Designing a Horizontal Gravity Decanter for Efficient Separation

How to calculate the size of a horizontal gravity decanter vessel?

What are the factors considered in determining the vessel dimensions?

Calculating the Size of a Horizontal Gravity Decanter Vessel

The size of a horizontal gravity decanter vessel can be calculated based on various factors such as flow rates, vessel configuration, and required separation efficiency.

When designing a horizontal gravity decanter for the separation of impurities in crude mono-chlorobenzene (MCB), the vessel size plays a crucial role in achieving optimal performance.
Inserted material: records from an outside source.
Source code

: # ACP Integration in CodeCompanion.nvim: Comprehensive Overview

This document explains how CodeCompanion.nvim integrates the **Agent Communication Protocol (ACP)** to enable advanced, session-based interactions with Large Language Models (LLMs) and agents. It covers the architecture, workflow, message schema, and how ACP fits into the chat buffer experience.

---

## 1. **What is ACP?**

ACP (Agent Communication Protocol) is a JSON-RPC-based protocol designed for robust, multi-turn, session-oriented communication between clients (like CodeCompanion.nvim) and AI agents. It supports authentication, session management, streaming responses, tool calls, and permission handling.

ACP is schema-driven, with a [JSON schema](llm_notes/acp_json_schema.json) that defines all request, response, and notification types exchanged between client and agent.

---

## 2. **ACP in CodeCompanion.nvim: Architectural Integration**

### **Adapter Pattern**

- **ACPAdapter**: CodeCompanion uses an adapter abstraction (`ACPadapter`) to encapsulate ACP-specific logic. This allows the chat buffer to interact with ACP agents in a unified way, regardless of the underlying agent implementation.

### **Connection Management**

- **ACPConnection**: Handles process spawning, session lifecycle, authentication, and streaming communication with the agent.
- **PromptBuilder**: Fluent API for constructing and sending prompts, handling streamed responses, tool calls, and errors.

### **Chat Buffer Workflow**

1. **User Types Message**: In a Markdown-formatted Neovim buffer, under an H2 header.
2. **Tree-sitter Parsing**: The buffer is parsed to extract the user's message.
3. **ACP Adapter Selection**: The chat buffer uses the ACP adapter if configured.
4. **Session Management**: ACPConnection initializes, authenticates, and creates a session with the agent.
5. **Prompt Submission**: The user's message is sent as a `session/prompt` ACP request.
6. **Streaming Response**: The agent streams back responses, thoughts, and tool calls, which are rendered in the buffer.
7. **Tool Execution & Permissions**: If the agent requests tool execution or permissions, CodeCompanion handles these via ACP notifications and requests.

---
The vessel dimensions are calculated based on the flow rates of MCB and wash water, as well as the desired separation efficiency.

To calculate the vessel size, the first step is to convert the flow rates of MCB and wash water to volume flow rates. In this case, the volume flow rate of MCB is 67.65 ft3/hr, and the volume flow rate of wash water is 140% of the MCB rate, which is 94.71 ft3/hr.

Using a vessel L/D ratio of 4 and neglecting the volume of fluid in the vessel heads, the required vessel volume is then determined by averaging the volume flow rates and multiplying by the vessel L/D ratio. In this scenario, the vessel volume is calculated to be 608.52 ft3.

Next, to determine the vessel dimensions, 3\" is added to the calculated diameter and rounded off to the nearest 3\". The resulting vessel diameter is 6 ft - 0 in, and the vessel length is 4 times the diameter. The final vessel size is rounded to the nearest 3\", resulting in a size of 15 ft - 6 in (length) x 6 ft - 0 in (diameter).

Additionally, the height of the external MCB leg is calculated by adding the height of the MCB layer (40% of the vessel height) and the distance that some MCB droplets may need to travel (60% of the vessel diameter). Taking into account these factors, the required height of the external MCB leg is determined to be 2 ft - 3 in.

Overall, the size of a horizontal gravity decanter vessel is crucial for efficient separation processes, and careful consideration of flow rates and separation requirements is essential in the design process.